◆ **Task objective**
According to the RGSC repository page below, what platform and hardware does the program need to run?
[Document excerpt — start]
Skip to content

rlglab/rgsc

Folders and files

NameName
Last commit message
Last commit date

Latest commit

 

History

1 Commit
 
 
 
 
 
 
 
 
 
 
 
 
 
 
 
 
 
 
 
 
 
 
 
 

Repository files navigation

Regret-Guided Search Control for Efficient Learning in AlphaZero

This is the official repository of the ICLR 2026 paper Regret-Guided Search Control for Efficient Learning in AlphaZero.

If you use this work for research, please consider citing our paper as follows:

@inproceedings{
    tsai2026rgsc,
    title={Regret-Guided Search Control for Efficient Learning in AlphaZero},
    author={Yun-Jui Tsai and Wei-Yu Chen and Yan-Ru Ju and Yu-Hung Chang and Ti-Rong Wu},
    booktitle={The Fourteenth International Conference on Learning Representations},
    year={2026},
    url={https://openreview.net/forum?id=Eoiu5iJD71}
}

This repository is built upon MiniZero. The following provide the training results, trained models, instructions to reproduce the experiments in main text.

Outline

Overview

RGSC extends AlphaZero by identifying and prioritizing high-regret states as search control openings for self-play in board games. RGSC guides self-play to begin from states with higher regret, where regret reflects positions that the current agent has not yet mastered. RGSC Overview

Training

Models in RGSC paper can be categorized into two types, training from random weight and training from a well-trained model weight. Section 4.2 refers to the comparison of models training from random weight and section 4.3 refers to the models training from a well-trained model weight.

Prerequisites

The RGSC program requires a Linux platform with at least one NVIDIA GPU to operate. First, clone this repository:

git clone git@github.com:rlglab/rgsc
cd rgsc

Training from random weight

Train models by the script, tools/quick-run.sh:

tools/quick-run.sh train GAME_TYPE az END_ITER -conf_file CONFIG_FILE -conf_str CONF_STR
  • GAME_TYPE sets the target game, e.g., go, othello, hex.
  • END_ITER sets the total number of iterations for training, e.g., 300.
  • CONFIG_FILE specifies a configuration file, we have provided the configuration files in cfg_example,
    • cfg_example/go_9x9_az.cfg for 9x9 Go
    • cfg_example/othello_10x10_az.cfg for 10x10 Othello
    • cfg_example/hex_11x11_az.cfg for 11x11 Hex

The detail of config setting is listed in Other Tips

Other Tips
  • CONF_STR sets additional configurations based on the configuration file. e.g.,
    • zero_num_training_step_per_iteration: game steps number per iteration, 160000 for 9x9 Go, 120000 for 11x11 Hex, 10x10 Othello
    • learner_use_regrethead: (train regret ranking head and regret value head or not; the default is True)
[Document excerpt — finish]
[Data section — start]
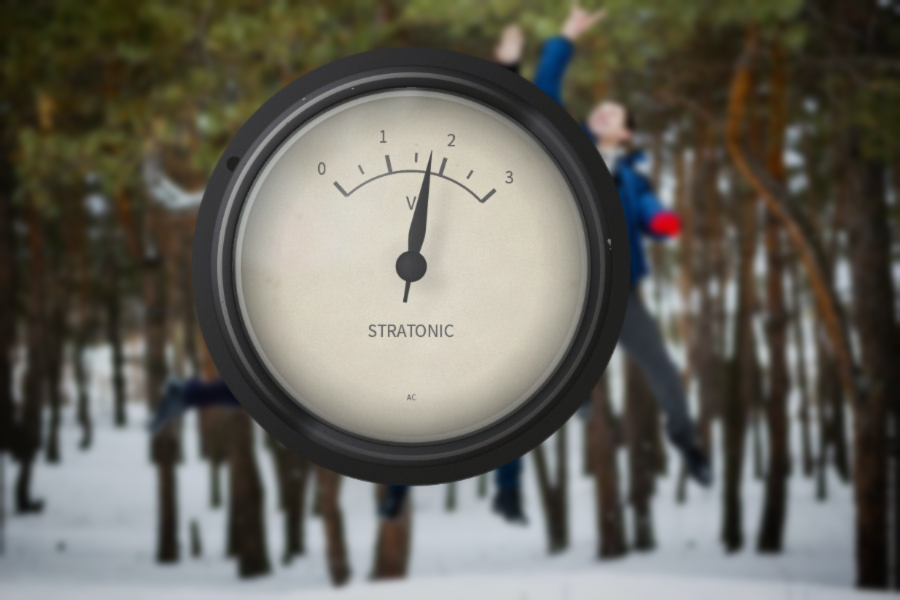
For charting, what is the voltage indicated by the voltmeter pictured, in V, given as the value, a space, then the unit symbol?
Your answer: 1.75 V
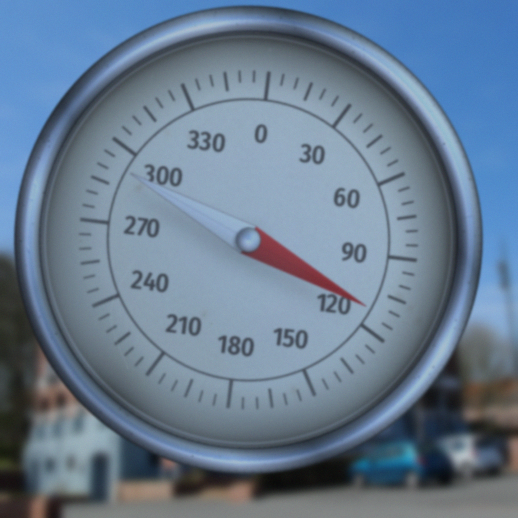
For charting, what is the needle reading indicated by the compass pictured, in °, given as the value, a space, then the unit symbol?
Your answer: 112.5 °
[Data section — finish]
[Data section — start]
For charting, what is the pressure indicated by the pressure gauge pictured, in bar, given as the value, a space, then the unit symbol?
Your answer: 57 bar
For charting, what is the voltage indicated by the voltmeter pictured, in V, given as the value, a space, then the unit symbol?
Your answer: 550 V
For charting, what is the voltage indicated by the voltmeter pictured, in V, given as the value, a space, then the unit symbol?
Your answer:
[Data section — finish]
◆ **Output**
A Linux platform with at least one NVIDIA GPU.